To that end, he shared some ‘common sense points.’
First, he wrote: ‘Having white privilege doesn’t mean that your life isn’t difficult, it simply means that your skin color isn’t one of the things contributing to your life difficulties.
‘Case in point, if it never crossed your mind that you could have the cops called on you (or worse, killed) for simply bird watching then know that is a privilege that many black/brown people (myself included) don’t currently enjoy.’
Seconded, he said, ‘Responding to “Black Lives Matter” by saying “All Lives Matter” is insensitive, tone-deaf and dumb.

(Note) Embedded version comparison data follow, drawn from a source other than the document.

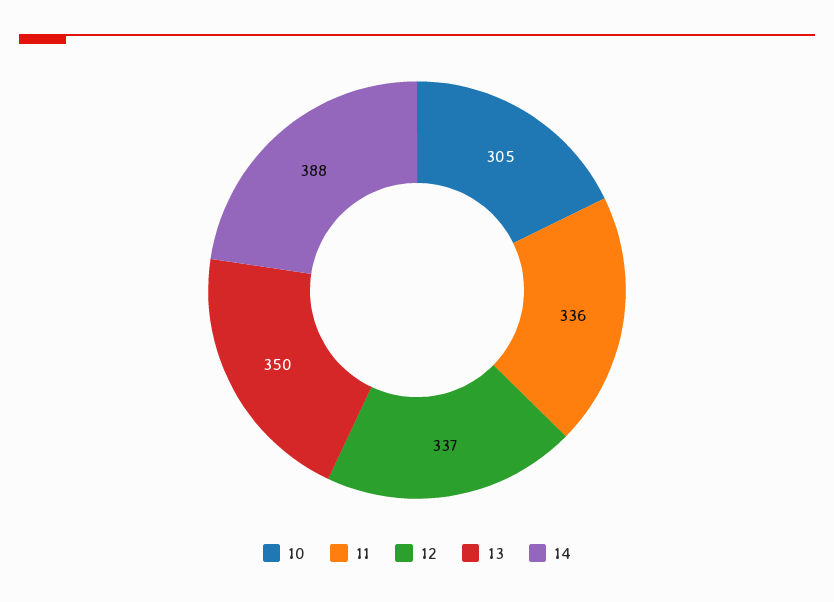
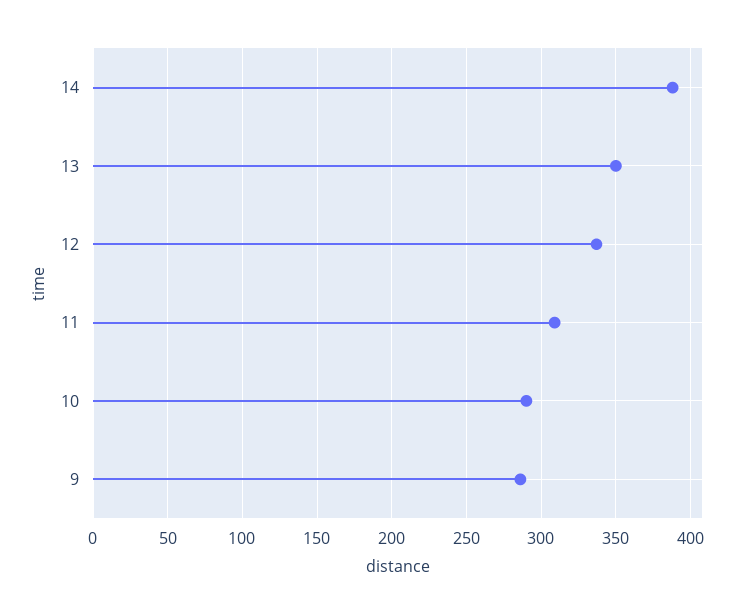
  {
-   "10": 305,
+   "10": 290,
-   "11": 336,
+   "11": 310,
    "12": 337,
    "13": 350,
-   "14": 388
+   "14": 388,
+   "9": 285
  }

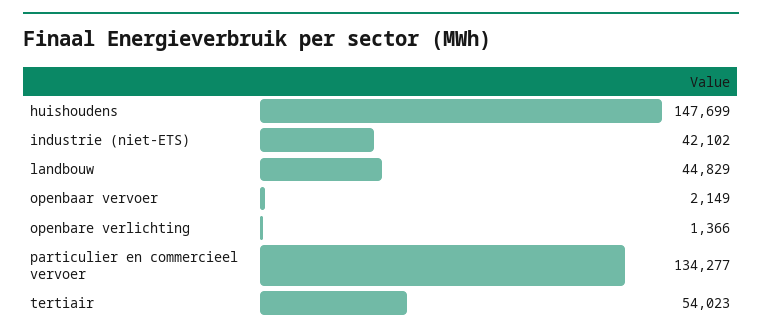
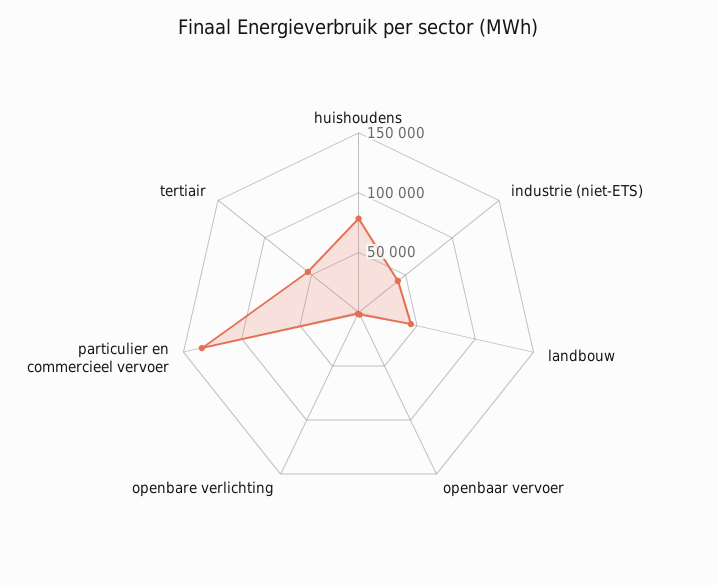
  {
-   "huishoudens": 147699,
+   "huishoudens": 80000,
    "industrie (niet-ETS)": 42102,
    "landbouw": 44829,
    "openbaar vervoer": 2149,
    "openbare verlichting": 1366,
    "particulier en commercieel vervoer": 134277,
    "tertiair": 54023
  }

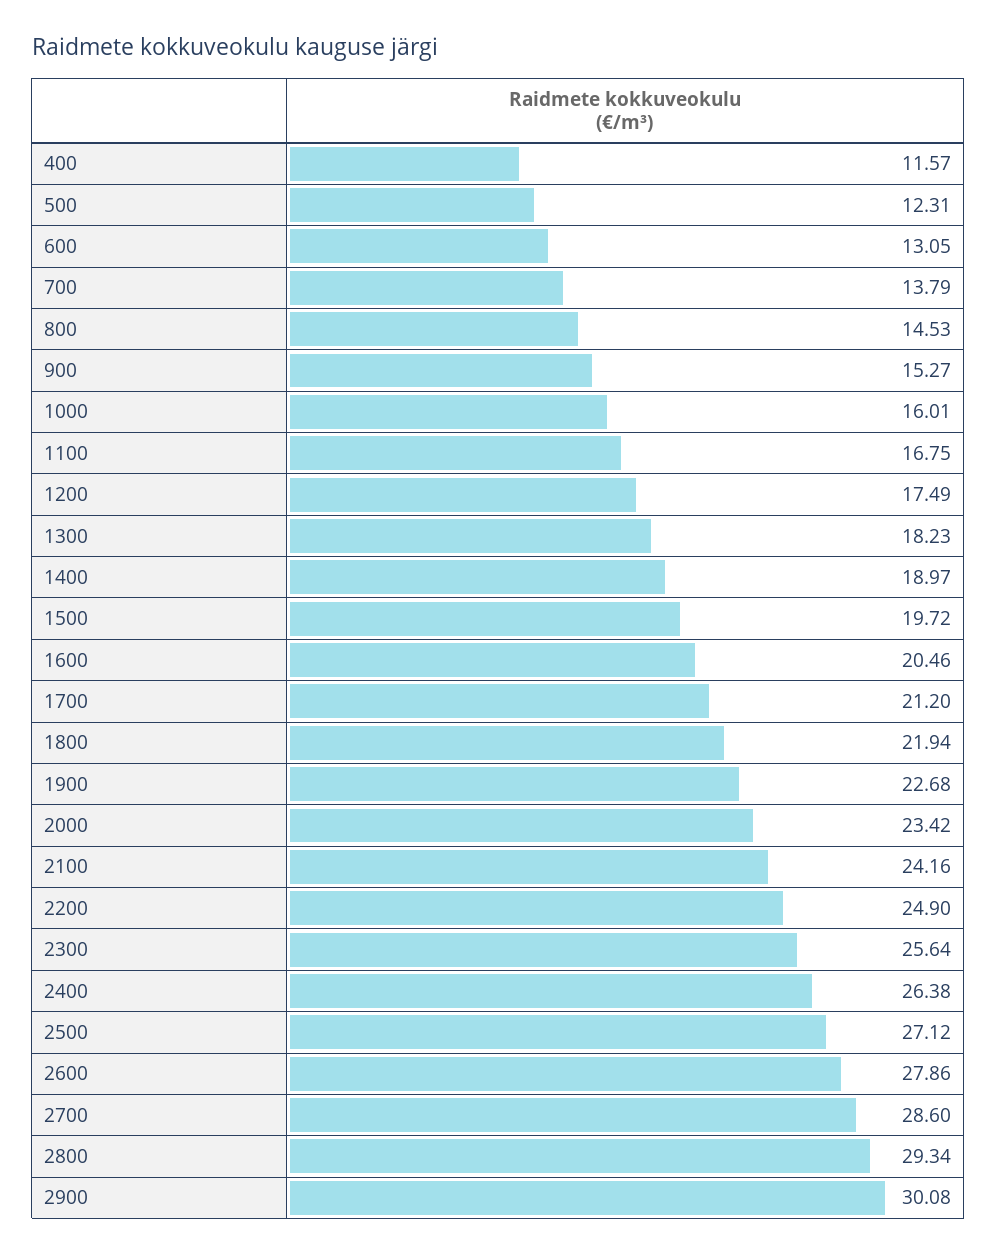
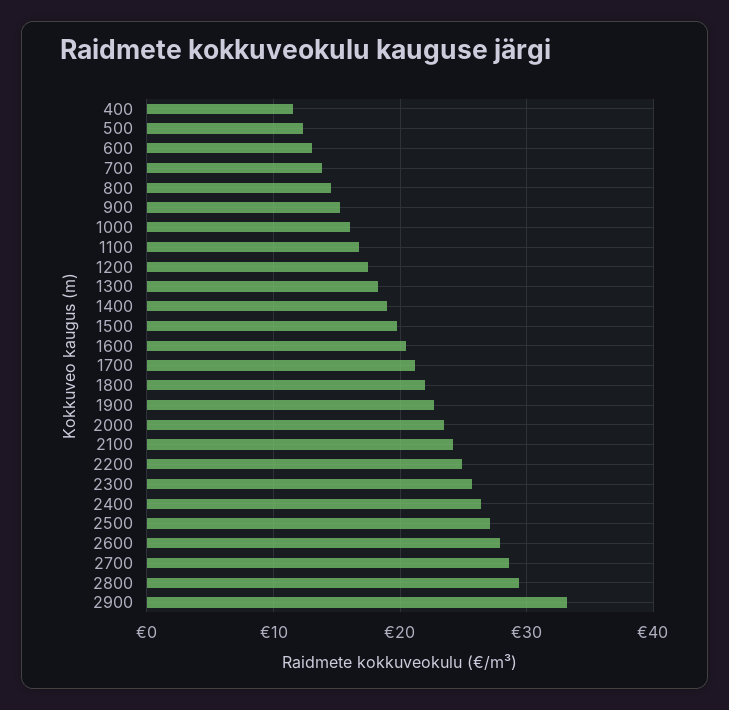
  {
    "400": 11.57,
    "500": 12.31,
    "600": 13.05,
    "700": 13.79,
    "800": 14.53,
    "900": 15.27,
    "1000": 16.01,
    "1100": 16.75,
    "1200": 17.49,
    "1300": 18.23,
    "1400": 18.97,
    "1500": 19.72,
    "1600": 20.46,
    "1700": 21.2,
    "1800": 21.94,
    "1900": 22.68,
    "2000": 23.42,
    "2100": 24.16,
    "2200": 24.9,
    "2300": 25.64,
    "2400": 26.38,
    "2500": 27.12,
    "2600": 27.86,
    "2700": 28.6,
    "2800": 29.34,
-   "2900": 30.08
+   "2900": 33
  }

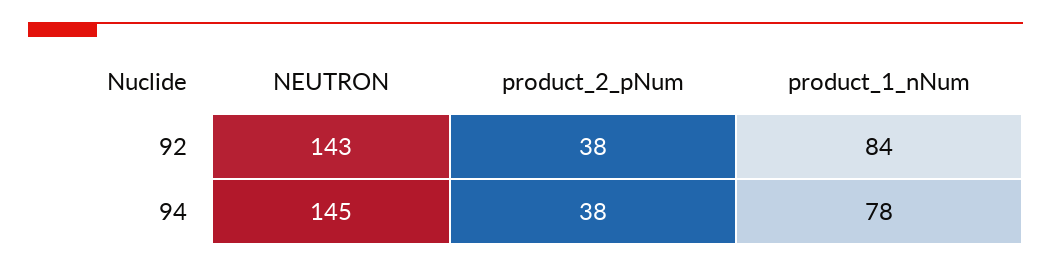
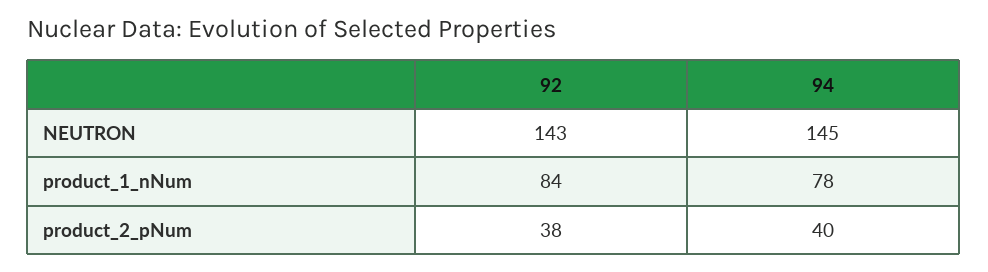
  {
    "NEUTRON": {
      "92": 143,
      "94": 145
    },
    "product_2_pNum": {
      "92": 38,
-     "94": 38
+     "94": 40
    },
    "product_1_nNum": {
      "92": 84,
      "94": 78
    }
  }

All lives can’t matter until black lives matter.’
Third, he added, racism is real — and no one should delude themselves into thinking it’s ‘limited to the fringes of the hardcore MAGA crowd,’ since Amy Cooper — the New Yorker who lied to cops and said that Christian Cooper was threatening her life in Central Park — proved that racism ‘is just as prevalent in liberal America as it is anywhere else.’
Spreading: He went viral for the post, which also discusses white privilege, racism, and Black Lives Matter
‘While racism is real, reverse-racism is not,’ he went on. ‘Please don’t use that term, ever.’
For racism to get better, he said, ‘white allies are absolutely critical.’
‘If you’re white and you’ve read this far, hopefully you care enough to be one of those allies,’ he wrote. ‘Please continue to speak up (despite some of your friends and family rolling their eyes at you), because your voices matter to PoC now more than ever.’
Finally, he said that he didn’t know what to tell white people who are still staying silent on this.
‘If these atrocities won’t get you to speak up, then honestly, what will?’ he asked. ‘Also, it’s worth asking, why be my friend? If you aren’t willing to take a stand against actions that could get me hurt or killed, it’s hard to believe that you ever cared about me in the first place.
‘As for me, I’ll continue to walk these streets holding my 8-year-old daughter’s hand, in hopes that she’ll continue to keep her daddy safe from harm. I know that sounds backward, but that’s the world that we’re living in these days.’
Shola’s post, which he shared on May 28, has very quickly gone viral, earning 462,000 likes and 568,000 shares on Facebook.
He wrote: For racism to get better, he said, ‘white allies are absolutely critical’
‘I wrote this post out of complete exasperation,’ he told Today. ‘The recent news stories of Ahmaud Arbery, Breonna Taylor, Christian Cooper, and George Floyd broke me, emotionally.
‘As a black man, hearing about these stories over and over again, it felt like “death by a thousand paper cuts.” It honestly felt soul-destroying. I wasn’t eating, I wasn’t sleeping well, and I was losing significant weight.
‘As a parent, it breaks my heart that the true experience of racism is not something that I can protect them from, or prepare them for,’ he added.
‘Many of my very well-meaning white friends were unable to understand the depths of my grief, so I wanted to put my own experiences in writing in hopes that it could be useful to them, and cathartic for me.’
He has been bolstered by the response to his post, which has been flooded with supportive messages.
‘I am deeply touched by all of your kind words, and also, for your willingness to step up as allies,’ he added in an edit. ‘The comments on this post have only strengthened my faith in humanity, and for that, I am very grateful. We have a lot of work to do, and I’m ready to stand at your side to do it.’